6 thoughts on “Commercial Sexual Exploitation of Children: America’s Contemporary Form of Slavery

  1. Even though I studied all of these things in the same class as you, I feel like you still taught me something new. I have never really juxtaposed pimp culture and CSEC with slavery, even though they are so extremely similar. And to think, we live in country that boasts about our freedom and criticizes other countries that treat their citizens with an inhumane manner. When in reality, we live in a country where people are oppressed by either the government or other citizens and these girls in “the life,” unfortunately, suffer because of both.

  2. Really interesting commentary on contemporary slavery in the first paragraph, and I like how you used some independent research in the second paragraph. I found that what you took away from the meeting with the GEMS survivors was very interesting and informative.

  3. You did a great job in comparing CSEC to slavery. I also like how you incorporated Stockholm Syndrome. In Rachel Lloyd’s memoir, she has a great passage in the chapter entitled “Staying” where she connects slavery and Stockholm Syndrome as well. She says, “In the ‘Interesting Narrative of the Life of Olaudah Equiano,’ the former slave clearly developed a level of Stockholm Syndrome toward his ‘master’ Pascal and sought to find ‘kindness’ even in the midst of his traumatic experiences as a slave.” This is like what sexually trafficked girls do when talking about their pimps and like you mentioned Lloyd saying, “a candy bar he gave you is more dominant in your memory than the times when he beat you.” I think that all of these things, (CSEC as a contemporary form of slavery, Stockholm Syndrome, etc.) are all closely related and ultimately add to the difficulty these girls have to face when trying to leave their pimps. For example, because of the levels of Stockholm Syndrome sexually trafficked girls experience, they are blinded to the fact that they are actually being exploited, just as slaves were. This, then, is what tricks them into staying with their pimps.

  4. The statement that CSEC is modern-day slavery is so eye-opening. It forces me to take a step back and think of the ways in which people are manipulated.

    Factory workers being underpaid and child laborers are things that are spoken about, but in a way that is disconnected and often made to seem as if it is not an issue anymore.

    I believe this post, along with its title, will open up the eyes of people who have thought that slavery was over.

  5. the comparison of the old slave to the CSEC victims as slaves is wonderful; they are slaves, they work really hard for something they don’t like and they get nothing in return, well only disrespect, hits…. Society needs to be reeducated because they do not understand how bad the situation is for the victims, we have a tendency to try to protect the defendant may he be guilty or not, and I think that it’s because as humans, we recognize what it wrong and we want to improve it personally and clearly that is not by putting them in jail.

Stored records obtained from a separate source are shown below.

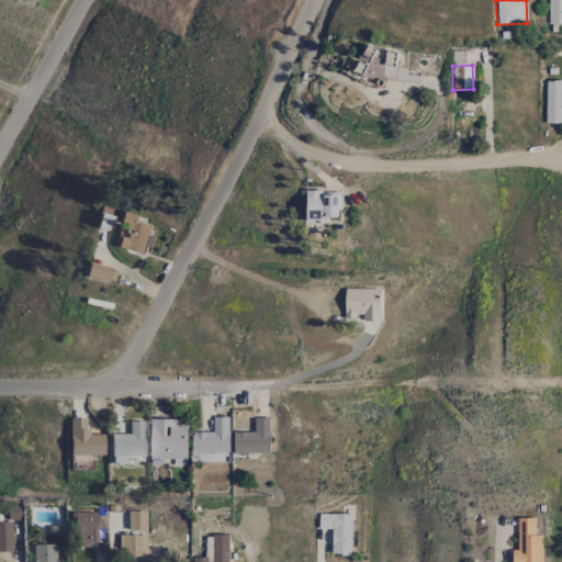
[(561,123),(561,80),(544,80),(546,123),(561,123)]
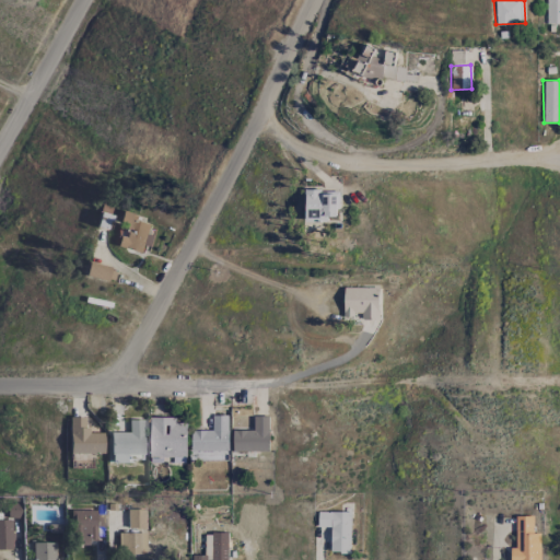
[(305,222),(327,221),(327,217),(339,216),(338,189),(304,190),(305,222)]
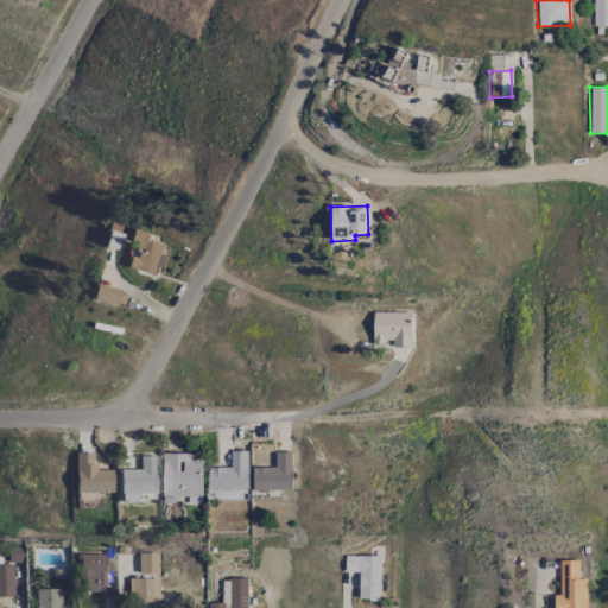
[(207,467),(207,488),(247,488),(246,450),(229,450),(230,467),(207,467)]
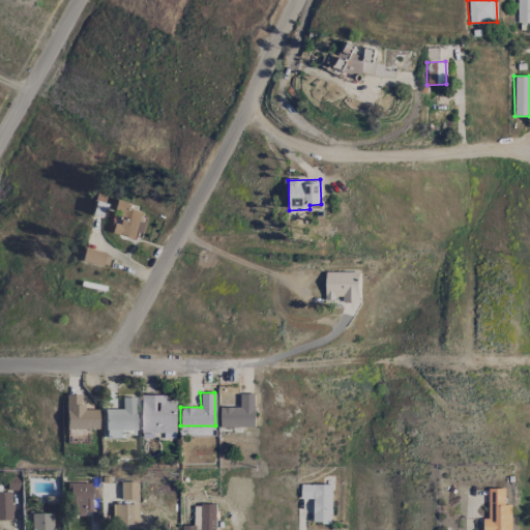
[(254,393),(239,393),(240,407),(219,407),(221,427),(255,427),(254,393)]
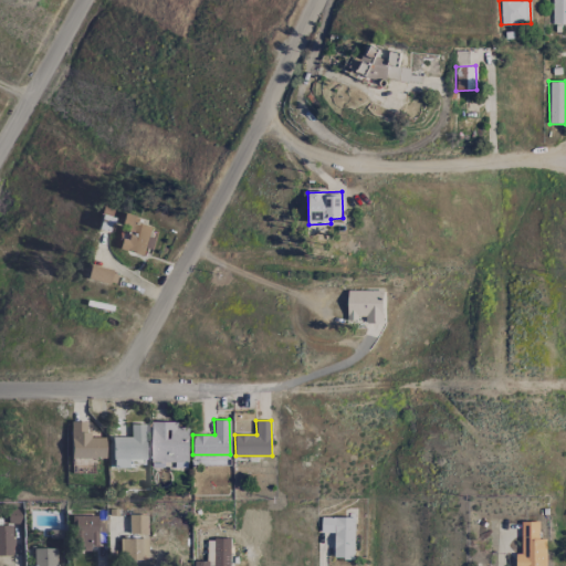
[(104,438),(86,438),(86,421),(69,421),(70,459),(104,459),(104,438)]
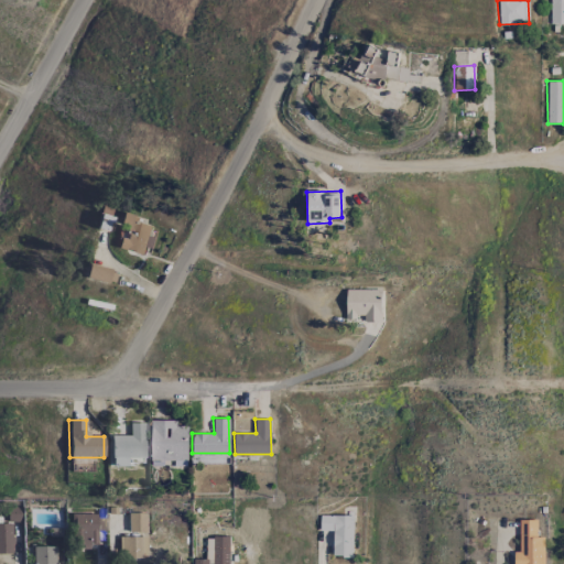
[(187,425),(176,425),(176,420),(150,420),(150,459),(187,461),(187,425)]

  6. The correlation between America’s ugly legacy of African slavery and ugly current status in terms of trafficking is powerful and clear, but awkward. No one wants to bring up one of our nation’s worst-ever practices in relation to something that still exists. Furthermore, the connection draws attention to the issue of continued racism in America, which no one wants to admit but plays an important part in the perpetuation of CSEC. So bravo, Emma, for beautifully utilizing this difficult argument.